Drift Correction by Gaussian Kernel Smoothing — correct_drift

Performs drift correction for run-order effects within or across batches using Gaussian kernel smoothing, as detailed in Teo et al. (2020). The Gaussian kernel estimates the local data trend, with bandwidth defined by the kernel_size parameter. This smoothing approach is mostly used with study samples and should only be applied to datasets with sufficiently randomized or stratified samples to avoid local biases and artifacts. The smoothing can be applied to concentration, norm_intensity, and intensity data.

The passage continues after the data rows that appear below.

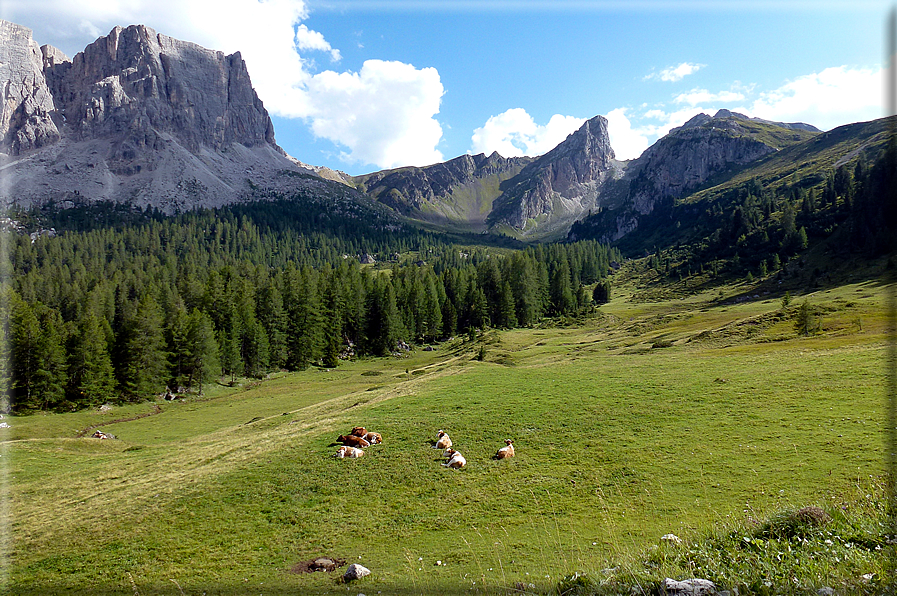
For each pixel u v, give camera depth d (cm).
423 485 2555
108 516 2575
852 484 1723
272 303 11306
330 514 2333
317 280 13988
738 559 1044
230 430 5178
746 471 2127
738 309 11650
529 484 2394
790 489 1839
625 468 2409
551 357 7762
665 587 919
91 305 11762
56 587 1872
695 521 1706
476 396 4344
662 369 4741
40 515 2762
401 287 14838
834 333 5762
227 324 11025
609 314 14875
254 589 1686
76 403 8094
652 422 3067
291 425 4512
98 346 8375
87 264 18762
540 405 3784
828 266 14362
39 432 6475
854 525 1098
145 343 8706
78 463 4100
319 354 11606
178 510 2545
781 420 2738
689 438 2692
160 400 8644
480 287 15938
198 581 1808
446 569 1642
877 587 792
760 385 3528
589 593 1033
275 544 2088
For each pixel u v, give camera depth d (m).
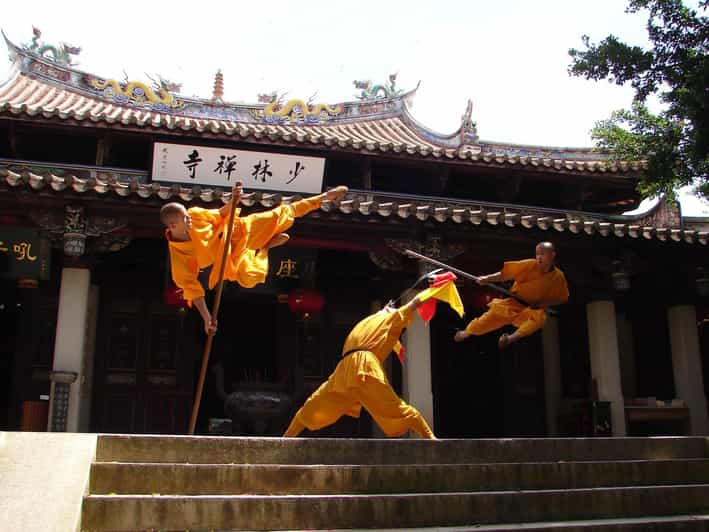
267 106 22.02
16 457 6.52
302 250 15.34
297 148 17.20
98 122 16.52
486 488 7.57
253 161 16.67
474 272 16.86
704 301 18.53
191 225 8.31
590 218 19.23
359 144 17.48
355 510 6.64
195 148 16.41
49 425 13.43
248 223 8.69
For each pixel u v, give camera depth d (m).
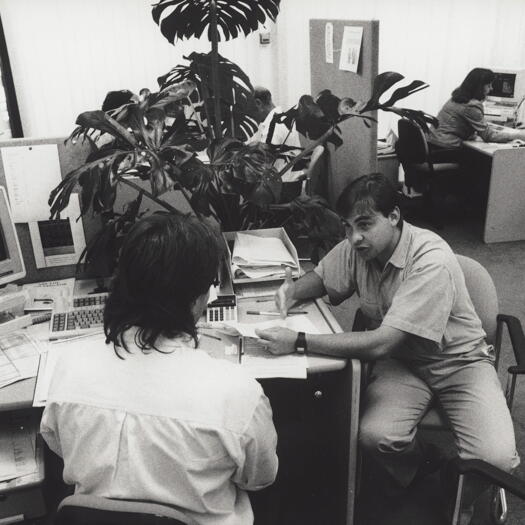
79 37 3.72
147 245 0.88
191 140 1.90
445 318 1.52
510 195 3.62
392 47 4.25
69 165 1.82
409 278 1.54
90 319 1.64
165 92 1.89
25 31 3.63
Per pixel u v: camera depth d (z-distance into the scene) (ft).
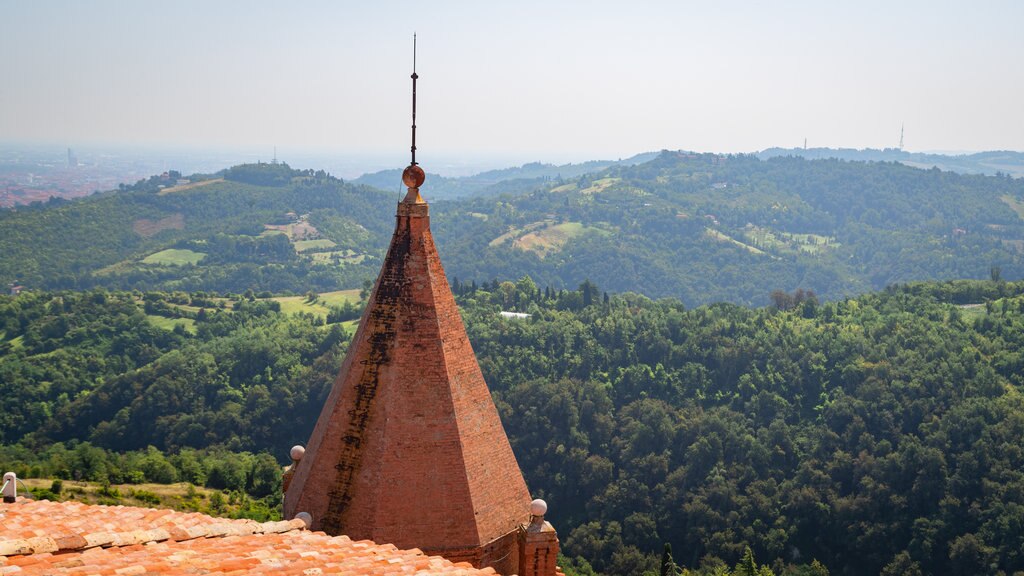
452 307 65.87
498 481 63.82
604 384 512.63
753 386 499.92
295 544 52.44
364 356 63.62
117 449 501.56
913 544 366.84
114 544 47.88
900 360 488.02
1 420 519.60
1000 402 414.41
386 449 61.05
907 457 395.96
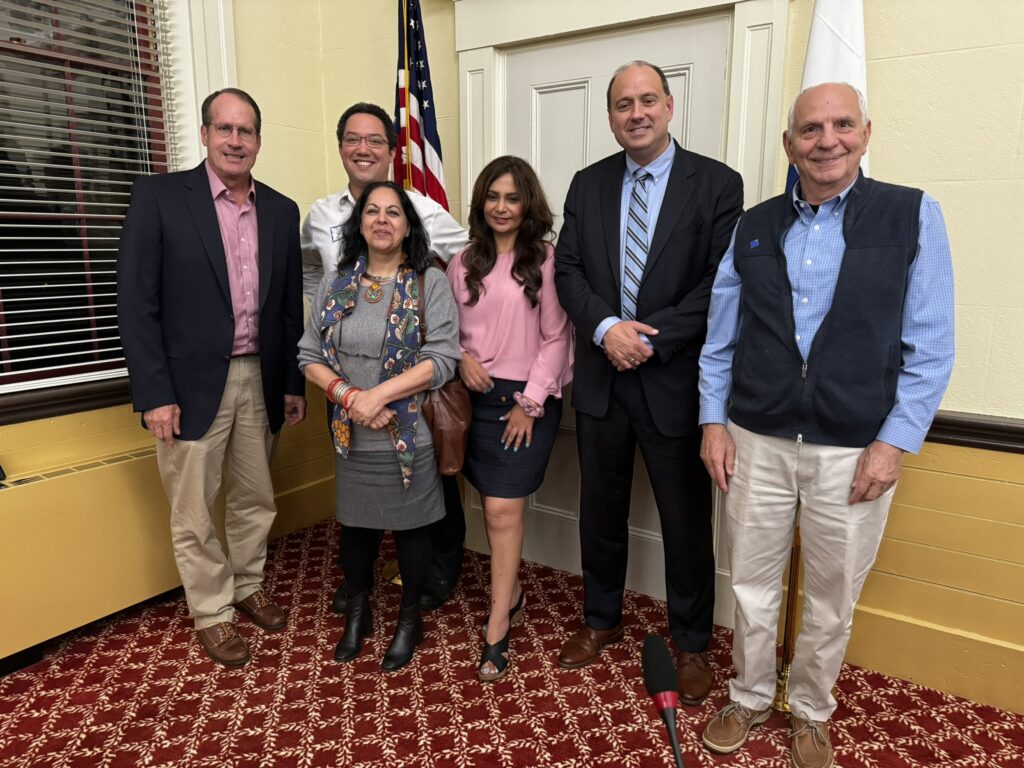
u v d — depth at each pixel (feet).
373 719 6.23
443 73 9.34
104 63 7.80
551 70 8.45
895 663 6.86
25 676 6.89
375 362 6.38
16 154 7.25
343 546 7.03
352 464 6.53
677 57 7.59
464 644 7.46
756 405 5.31
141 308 6.45
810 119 4.80
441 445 6.48
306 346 6.72
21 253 7.48
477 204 6.63
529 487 6.82
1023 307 6.08
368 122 7.25
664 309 6.12
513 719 6.25
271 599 8.43
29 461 7.22
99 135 7.72
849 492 5.06
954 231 6.29
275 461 10.14
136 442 8.11
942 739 5.99
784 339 5.13
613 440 6.70
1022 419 6.17
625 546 7.17
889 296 4.78
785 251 5.21
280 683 6.77
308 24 10.08
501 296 6.61
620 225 6.47
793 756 5.71
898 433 4.83
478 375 6.65
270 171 9.81
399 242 6.39
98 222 8.06
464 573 9.24
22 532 6.73
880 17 6.35
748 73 7.00
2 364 7.23
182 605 8.35
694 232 6.13
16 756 5.79
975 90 6.04
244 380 7.20
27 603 6.82
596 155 8.30
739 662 5.98
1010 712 6.35
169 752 5.83
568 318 6.82
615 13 7.69
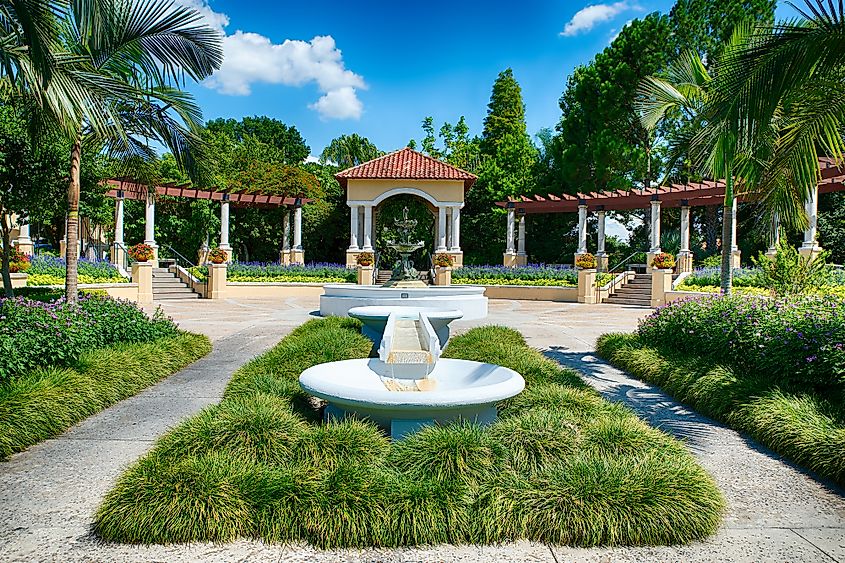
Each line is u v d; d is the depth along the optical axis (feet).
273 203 80.59
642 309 57.77
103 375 20.20
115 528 10.30
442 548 10.28
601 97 81.76
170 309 53.88
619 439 13.48
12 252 45.73
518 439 13.12
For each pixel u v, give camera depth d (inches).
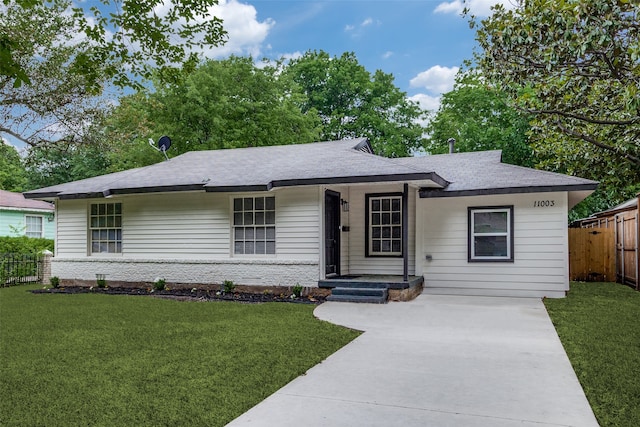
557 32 313.0
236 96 985.5
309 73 1359.5
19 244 764.0
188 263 476.4
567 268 419.2
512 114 812.0
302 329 283.7
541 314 335.0
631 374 190.1
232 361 211.3
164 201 491.5
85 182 552.7
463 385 179.9
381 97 1348.4
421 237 463.8
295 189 439.5
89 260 519.5
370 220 495.8
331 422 144.3
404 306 376.2
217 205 470.6
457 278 451.8
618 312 340.5
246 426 140.7
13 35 454.9
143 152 932.0
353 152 494.9
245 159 545.6
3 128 517.0
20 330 284.4
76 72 236.8
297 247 437.7
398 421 145.1
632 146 423.8
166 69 257.8
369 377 190.1
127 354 224.2
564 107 392.8
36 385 178.4
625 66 326.6
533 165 791.1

Corrections can be applied on a batch-by-batch basis (batch_wise = TRUE, default) or across all batches (batch_wise = FALSE). The correction can either replace existing drift or batch corrections (replace_previous = TRUE, default) or applied on top of existing corrections (replace_previous = FALSE`).

Drift correction can be applied to all features (conditional_correction = FALSE) or conditionally, based on whether the sample CV difference before and after correction is below a defined threshold (cv_diff_threshold). The conditional correction is applied separately for each batch if batch_wise = TRUE, .

It is recommended to visually inspect the correction using the plot_runscatter() function. Set the argument recalc_trend_after = TRUE so that the trends after correction are also available for plotting. For further details, refer to the description of plot_runscatter(). This will double the processing time.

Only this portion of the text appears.